Remarkable recovery and recycle rate
The structure and convenience of this program resonates with farmers. CropLife Canada made arrangements for 1,300 collection sites across Canada. Farmers learned about the program with the high profile “Rinse, Return, Recycle” promotion campaign, running in agricultural media outlets across the country.
And the efforts have paid off. Since the program began 16 years ago, more than 60 million empty pesticide containers have been collected. That makes Canada the world leader in this area, with a 70 per cent recovery rate of the plastic containers sold into the marketplace. After shredding, the recovered containers are recycled into farm fence posts and highway guardrails, among other uses.
The obsolete pesticide pick-up program has enjoyed similar success. In a nation-wide sweep that finished in 2004, more than 800,000 kg of old products were disposed of safely. Farmers brought products to dealer warehouses certified for the safe storage and handling of pesticides. CropLife contractors collected the products with specialized equipment and transported it to government approved high-temperature incineration sites for safe destruction. Once again, this is a multi-stakeholder, voluntary, industry-led initiative. Costs were covered from three sources: in-kind contribution by farmers and dealers, provincial and federal government, and CropLife paying 50 per cent of all direct costs based on a manufacturer member levy on all pesticide packages sold into the marketplace.

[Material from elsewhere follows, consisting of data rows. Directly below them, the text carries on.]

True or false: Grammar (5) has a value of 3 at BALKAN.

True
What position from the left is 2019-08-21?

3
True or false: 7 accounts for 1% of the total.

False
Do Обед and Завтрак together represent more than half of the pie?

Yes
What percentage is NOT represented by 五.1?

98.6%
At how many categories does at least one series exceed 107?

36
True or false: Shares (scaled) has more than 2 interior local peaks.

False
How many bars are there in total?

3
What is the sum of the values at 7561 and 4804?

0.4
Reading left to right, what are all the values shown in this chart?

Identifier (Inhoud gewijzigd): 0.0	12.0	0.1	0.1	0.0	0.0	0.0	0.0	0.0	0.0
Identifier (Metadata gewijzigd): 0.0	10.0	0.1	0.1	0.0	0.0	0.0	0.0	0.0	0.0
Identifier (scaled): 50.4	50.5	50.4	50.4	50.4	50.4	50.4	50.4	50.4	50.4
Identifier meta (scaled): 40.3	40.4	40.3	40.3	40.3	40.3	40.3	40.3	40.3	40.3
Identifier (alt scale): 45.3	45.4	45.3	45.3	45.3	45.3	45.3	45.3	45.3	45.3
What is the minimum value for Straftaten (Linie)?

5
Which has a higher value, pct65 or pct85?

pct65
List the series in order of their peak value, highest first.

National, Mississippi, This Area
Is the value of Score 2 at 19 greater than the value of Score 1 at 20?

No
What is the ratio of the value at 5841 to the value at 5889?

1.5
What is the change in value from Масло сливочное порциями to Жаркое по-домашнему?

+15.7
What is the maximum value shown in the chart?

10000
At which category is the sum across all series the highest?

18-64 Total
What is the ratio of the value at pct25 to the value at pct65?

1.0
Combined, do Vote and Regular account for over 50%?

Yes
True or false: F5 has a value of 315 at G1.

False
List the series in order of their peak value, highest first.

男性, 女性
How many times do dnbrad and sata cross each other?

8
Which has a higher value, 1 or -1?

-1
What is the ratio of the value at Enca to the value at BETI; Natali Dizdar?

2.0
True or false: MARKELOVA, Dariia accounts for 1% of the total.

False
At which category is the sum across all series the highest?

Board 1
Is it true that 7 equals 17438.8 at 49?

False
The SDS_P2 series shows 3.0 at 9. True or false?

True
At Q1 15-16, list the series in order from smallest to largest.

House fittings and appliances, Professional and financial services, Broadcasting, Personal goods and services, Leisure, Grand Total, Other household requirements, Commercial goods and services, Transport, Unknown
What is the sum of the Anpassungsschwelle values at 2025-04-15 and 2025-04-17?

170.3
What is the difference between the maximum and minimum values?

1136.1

Another sweep of the country is being planned to start in the fall of 2005.
Ag recycling excellence
In 2003, CropLife Canada’s stewardshipfirst’ programs were recognized for global leadership in environmental sustainability and stewardship. The warehousing standards program (Agri-Chemical Warehousing Standards Association) received one of the 12 DuPont Sustainable Excellence Growth Awards; out of 400 nominations from across the globe. The obsolete pesticide collection program in Alberta — Operation CleanFarm — was awarded the Premier of Alberta’s Award of Excellence, Bronze Recipient, for contributing to a healthier environment.
Lorne Hepworth is president of CropLife Canada in Toronto, Ontario.